I did it despite coming to terms with the loss of so many people in my life, witnessing death and destruction daily, and the constant displacement from one place to another.
The fear was overwhelming, disrupting my thoughts, yet I persisted. It’s tough to study and graduate during wartime. It’s hard to know that there will be little happiness in graduating because of the horror around me.
But I also felt perhaps a sense of accomplishment would be amplified due to the unique circumstances.
Sometimes, I find myself yearning for a miracle to take me back to my former life. Sometimes I wish this were all a prolonged nightmare, and I would waken suddenly to find myself back at university, standing by the literature department, adorned in the graduation robes, cap and gown.

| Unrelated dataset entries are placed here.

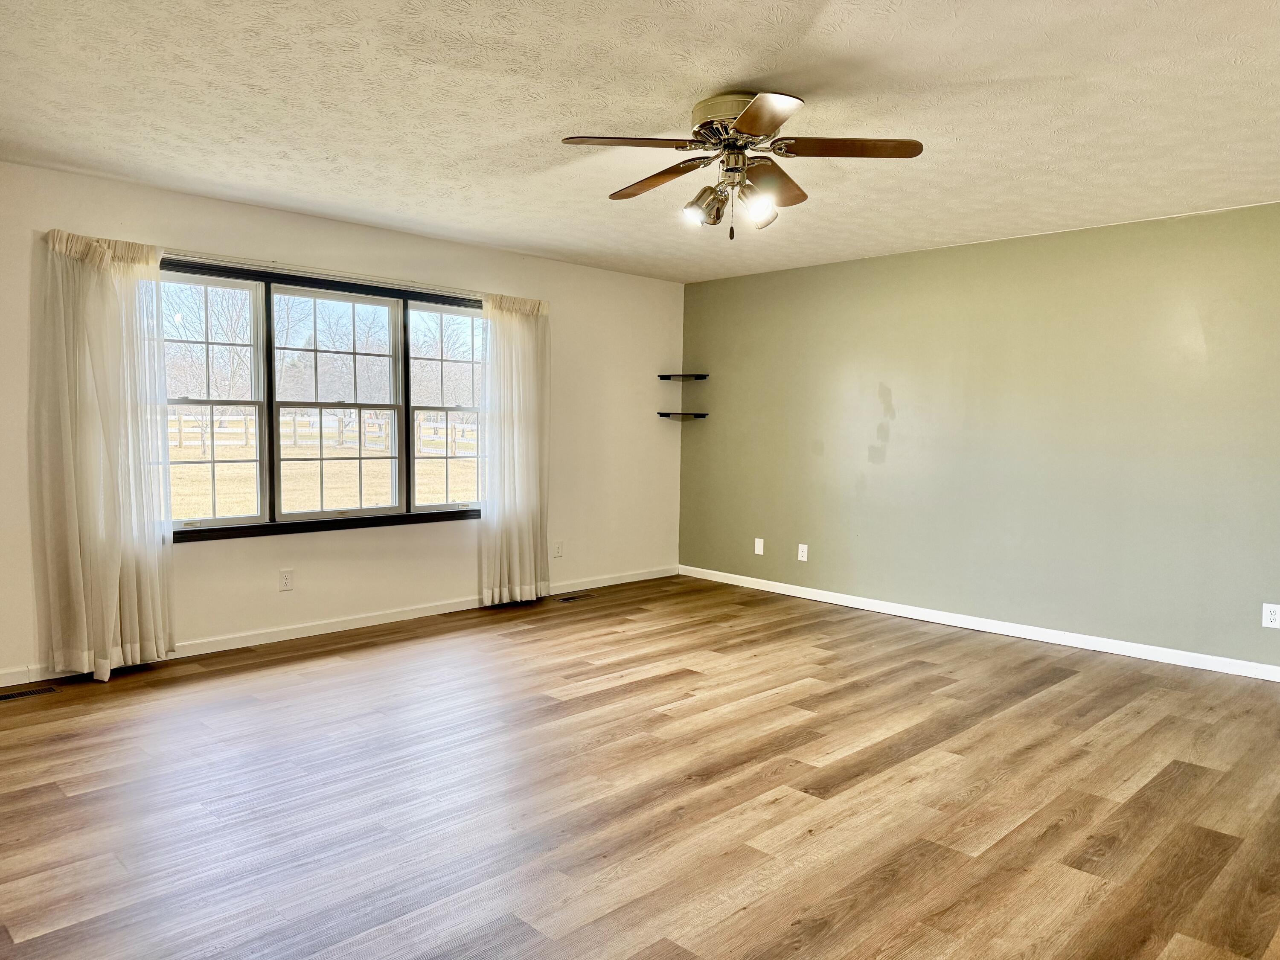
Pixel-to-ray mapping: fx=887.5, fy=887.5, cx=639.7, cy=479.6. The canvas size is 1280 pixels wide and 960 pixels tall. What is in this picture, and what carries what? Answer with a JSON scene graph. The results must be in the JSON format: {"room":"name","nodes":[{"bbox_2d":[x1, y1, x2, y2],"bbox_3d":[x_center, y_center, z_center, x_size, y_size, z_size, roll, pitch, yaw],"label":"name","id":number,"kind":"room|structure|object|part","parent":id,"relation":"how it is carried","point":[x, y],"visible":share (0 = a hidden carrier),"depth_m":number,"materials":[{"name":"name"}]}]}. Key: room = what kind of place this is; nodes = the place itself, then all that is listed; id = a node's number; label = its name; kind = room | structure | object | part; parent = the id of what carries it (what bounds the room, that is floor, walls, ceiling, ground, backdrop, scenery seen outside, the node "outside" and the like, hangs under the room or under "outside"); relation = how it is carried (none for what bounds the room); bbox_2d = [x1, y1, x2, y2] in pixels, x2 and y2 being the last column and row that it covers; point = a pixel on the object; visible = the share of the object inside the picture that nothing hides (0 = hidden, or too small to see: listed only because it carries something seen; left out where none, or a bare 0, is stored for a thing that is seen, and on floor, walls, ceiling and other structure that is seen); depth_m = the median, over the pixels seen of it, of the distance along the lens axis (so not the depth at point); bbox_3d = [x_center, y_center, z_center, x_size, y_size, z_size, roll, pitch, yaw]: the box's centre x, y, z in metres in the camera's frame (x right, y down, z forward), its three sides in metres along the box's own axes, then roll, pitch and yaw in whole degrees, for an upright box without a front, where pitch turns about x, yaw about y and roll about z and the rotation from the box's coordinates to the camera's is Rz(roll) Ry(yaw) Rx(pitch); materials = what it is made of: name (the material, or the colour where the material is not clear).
{"room":"living room","nodes":[
{"label":"living room","id":0,"kind":"room"},
{"bbox_2d":[0,161,684,684],"bbox_3d":[-1.933,-0.294,5.258,6.438,2.463,0.154,-3,5,-45],"label":"white wall","id":1,"kind":"structure","parent":0,"point":[640,280],"depth_m":5.43,"materials":[{"name":"paint"}]},
{"bbox_2d":[278,568,294,590],"bbox_3d":[-2.047,0.580,5.141,0.074,0.120,0.009,-3,5,-45],"label":"wall socket","id":2,"kind":"object","parent":1,"relation":"attached to","point":[287,579],"visible":0.99,"depth_m":5.14,"materials":[{"name":"white plastic"}]},
{"bbox_2d":[159,248,480,298],"bbox_3d":[-1.807,-1.198,5.205,2.506,0.048,0.095,-3,5,-45],"label":"curtain rod","id":3,"kind":"object","parent":1,"relation":"attached to","point":[353,275],"visible":0.8,"depth_m":5.08,"materials":[{"name":"white metal"}]},
{"bbox_2d":[31,226,174,681],"bbox_3d":[-2.573,-0.115,4.307,0.618,2.152,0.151,-3,5,-45],"label":"left curtain","id":4,"kind":"object","parent":3,"relation":"hanging from","point":[91,579],"visible":0.98,"depth_m":4.28,"materials":[{"name":"fabric"}]},
{"bbox_2d":[476,291,550,605],"bbox_3d":[-0.846,-0.204,6.059,0.610,2.110,0.113,-3,5,-45],"label":"right curtain","id":5,"kind":"object","parent":3,"relation":"hanging from","point":[533,337],"visible":0.97,"depth_m":6.04,"materials":[{"name":"fabric"}]},
{"bbox_2d":[160,255,486,541],"bbox_3d":[-1.808,-0.443,5.410,2.315,1.508,0.158,-3,5,-45],"label":"window","id":6,"kind":"structure","parent":1,"relation":"in","point":[435,507],"depth_m":5.27,"materials":[{"name":"glass"}]},
{"bbox_3d":[-2.410,-0.482,4.808,0.759,1.425,0.100,-3,5,-45],"label":"sash","id":7,"kind":"part","parent":6,"relation":"part of","materials":[{"name":"white glass"}]},
{"bbox_3d":[-1.817,-0.451,5.348,0.812,1.460,0.136,-3,5,-45],"label":"sash","id":8,"kind":"part","parent":6,"relation":"part of","materials":[{"name":"white glass"}]},
{"bbox_3d":[-1.222,-0.508,5.842,0.728,1.436,0.095,-3,5,-45],"label":"sash","id":9,"kind":"part","parent":6,"relation":"part of","materials":[{"name":"white glass"}]},
{"bbox_2d":[0,565,676,685],"bbox_3d":[-1.873,0.872,5.337,6.235,0.085,0.014,-3,5,-45],"label":"baseboard","id":10,"kind":"structure","parent":1,"relation":"attached to","point":[422,614],"depth_m":5.30,"materials":[{"name":"white paint"}]},
{"bbox_2d":[552,540,563,557],"bbox_3d":[-0.598,0.507,6.522,0.074,0.121,0.009,-3,5,-45],"label":"wall socket","id":11,"kind":"object","parent":1,"relation":"attached to","point":[557,552],"visible":0.99,"depth_m":6.52,"materials":[{"name":"white plastic"}]},
{"bbox_2d":[0,572,1279,959],"bbox_3d":[0.227,1.150,3.043,6.860,0.114,6.532,-3,5,-45],"label":"floor","id":12,"kind":"structure","parent":0,"point":[801,775],"depth_m":3.05,"materials":[{"name":"brown wood"}]},
{"bbox_2d":[0,685,58,701],"bbox_3d":[-2.852,0.982,4.051,0.310,0.006,0.110,-3,5,-45],"label":"floor vent","id":13,"kind":"object","parent":12,"relation":"in","point":[22,695],"visible":0.98,"depth_m":4.07,"materials":[{"name":"metal"}]},
{"bbox_2d":[556,592,593,601],"bbox_3d":[-0.474,0.860,6.493,0.303,0.007,0.112,-3,5,-45],"label":"floor vent","id":14,"kind":"object","parent":12,"relation":"in","point":[571,598],"visible":0.98,"depth_m":6.48,"materials":[{"name":"metal"}]},
{"bbox_2d":[0,0,1279,281],"bbox_3d":[0.247,-1.407,3.026,6.722,0.119,6.446,-3,5,-45],"label":"ceiling","id":15,"kind":"structure","parent":0,"point":[732,71],"depth_m":3.28,"materials":[{"name":"white paint"}]},
{"bbox_2d":[558,88,922,239],"bbox_3d":[0.356,-1.119,3.256,1.238,0.496,1.238,-3,5,-45],"label":"ceiling fan","id":16,"kind":"object","parent":15,"relation":"attached to","point":[740,122],"visible":0.99,"depth_m":3.17,"materials":[{"name":"metal"}]},
{"bbox_3d":[-0.044,-1.140,3.007,0.428,0.040,0.331,-3,5,-45],"label":"blade","id":17,"kind":"part","parent":16,"relation":"part of","materials":[{"name":"brown wood"}]},
{"bbox_3d":[0.061,-1.137,3.379,0.217,0.048,0.510,-3,5,-45],"label":"blade","id":18,"kind":"part","parent":16,"relation":"part of","materials":[{"name":"brown wood"}]},
{"bbox_3d":[0.234,-0.994,3.223,0.128,0.130,0.126,-3,5,-45],"label":"shade","id":19,"kind":"part","parent":16,"relation":"part of","materials":[{"name":"glass"}]},
{"bbox_3d":[0.343,-1.286,3.197,0.297,0.120,0.303,-3,5,-45],"label":"motor housing","id":20,"kind":"part","parent":16,"relation":"part of","materials":[{"name":"metal"}]},
{"bbox_3d":[0.418,-0.982,3.216,0.125,0.120,0.122,-3,5,-45],"label":"shade","id":21,"kind":"part","parent":16,"relation":"part of","materials":[{"name":"glass"}]},
{"bbox_3d":[0.370,-1.111,2.743,0.387,0.038,0.406,-3,5,-45],"label":"blade","id":22,"kind":"part","parent":16,"relation":"part of","materials":[{"name":"brown wood"}]},
{"bbox_3d":[0.478,-1.132,3.406,0.472,0.058,0.302,-3,5,-45],"label":"blade","id":23,"kind":"part","parent":16,"relation":"part of","materials":[{"name":"brown wood"}]},
{"bbox_3d":[0.695,-1.136,3.043,0.376,0.039,0.412,-3,5,-45],"label":"blade","id":24,"kind":"part","parent":16,"relation":"part of","materials":[{"name":"brown wood"}]},
{"bbox_2d":[677,200,1279,672],"bbox_3d":[2.474,-0.244,5.389,0.160,2.454,6.069,-3,5,-45],"label":"green wall","id":25,"kind":"structure","parent":0,"point":[751,280],"depth_m":5.42,"materials":[{"name":"green paint"}]},
{"bbox_2d":[657,411,707,419],"bbox_3d":[0.343,-0.515,7.221,0.277,0.040,0.306,-3,5,-45],"label":"corner shelf","id":26,"kind":"object","parent":25,"relation":"attached to","point":[669,415],"visible":0.98,"depth_m":7.17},
{"bbox_2d":[657,372,707,380],"bbox_3d":[0.352,-0.833,7.251,0.255,0.041,0.317,-3,5,-45],"label":"upper corner shelf","id":27,"kind":"object","parent":25,"relation":"attached to","point":[663,377],"visible":0.99,"depth_m":7.21,"materials":[{"name":"wood"}]},
{"bbox_2d":[753,537,764,554],"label":"wall plate","id":28,"kind":"object","parent":25,"relation":"attached to","point":[761,549],"visible":0.99,"depth_m":6.83,"materials":[{"name":"white plastic"}]},
{"bbox_2d":[797,543,808,561],"bbox_3d":[1.200,0.537,6.554,0.012,0.124,0.077,-3,5,-45],"label":"wall socket","id":29,"kind":"object","parent":25,"relation":"attached to","point":[801,547],"visible":0.99,"depth_m":6.55,"materials":[{"name":"white plastic"}]},
{"bbox_2d":[675,564,1279,681],"bbox_3d":[2.328,0.924,5.461,0.014,0.085,5.735,-3,5,-45],"label":"baseboard","id":30,"kind":"structure","parent":25,"relation":"attached to","point":[899,614],"depth_m":5.46,"materials":[{"name":"white paint"}]},
{"bbox_2d":[1261,602,1279,628],"bbox_3d":[3.240,0.698,4.554,0.009,0.121,0.076,-3,5,-45],"label":"wall socket","id":31,"kind":"object","parent":25,"relation":"attached to","point":[1268,617],"visible":0.99,"depth_m":4.55,"materials":[{"name":"white plastic"}]},
{"label":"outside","id":32,"kind":"structure","parent":0,"visible":0},
{"bbox_2d":[171,415,473,518],"label":"lawn","id":33,"kind":"structure","parent":32,"point":[237,509],"materials":[{"name":"beige plant"}]},
{"bbox_2d":[168,410,478,456],"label":"white fence","id":34,"kind":"object","parent":33,"relation":"on","point":[226,418],"visible":0.35,"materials":[{"name":"white wood"}]},
{"bbox_2d":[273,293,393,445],"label":"tree","id":35,"kind":"object","parent":33,"relation":"on","point":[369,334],"visible":0.71,"materials":[{"name":"brown plant"}]},
{"label":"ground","id":36,"kind":"structure","parent":32,"visible":0},
{"bbox_2d":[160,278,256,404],"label":"tree","id":37,"kind":"object","parent":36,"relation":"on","point":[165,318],"visible":0.55,"materials":[{"name":"brown plant"}]}
]}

I miss the smallest details of university life. I miss the autumn’s onset with its fallen leaves, the rain in the university square in December, the vibrant spring flowers I would gather from near the university wall, the familiar path from home to university, the breakfasts with friends, the engaging lectures, conversations with fellow students and the calm moments spent reading in the university library.
The last lecture
It’s almost impossible to wrap my head around the fact that all the libraries I’ve ever visited are gone now. These peaceful spaces, surrounded by countless books – all vanished.
And my little library in my home in Gaza City, filled with books I loved. I wonder what happened to them. Did they go up in flames? I had hoped to keep them forever. Each book or novel holds memories, especially those university books that saw me through my studies, the last ones I got in my graduation year, and that unfinished novel that still awaits.
Is it really a whole year since then?
Now I don’t control the course of my life. War dictates time, place and events. It dictates who we can see and where.
I can’t see Muhammad. He made it to Egypt in April. We are still friends. And we plan to see each other again when this is over.
When that is, who knows? Despite this, I hold on to the many aspirations that I hope will become a reality. I sense beauty in the future.
When we reached the end of the semester and had our final lecture with Dr. Jamal Al-Shareef, the head of the English Department at Al-Azhar University – he is a special person, and I consider myself lucky that he taught me – he ended it like this:
“Thank you for being good students for four years. This is my last course with you.”
This sentence really hit me hard. I wanted to be in that lecture. I wanted to be present with Dr. Jamal as he spoke those words. I yearned to bid farewell to the halls and the literature department building.
I will now graduate in December. Graduating this way wasn’t how I envisioned it. But I’ve done it nonetheless.
Aya Hattab is a writer and translator in Gaza.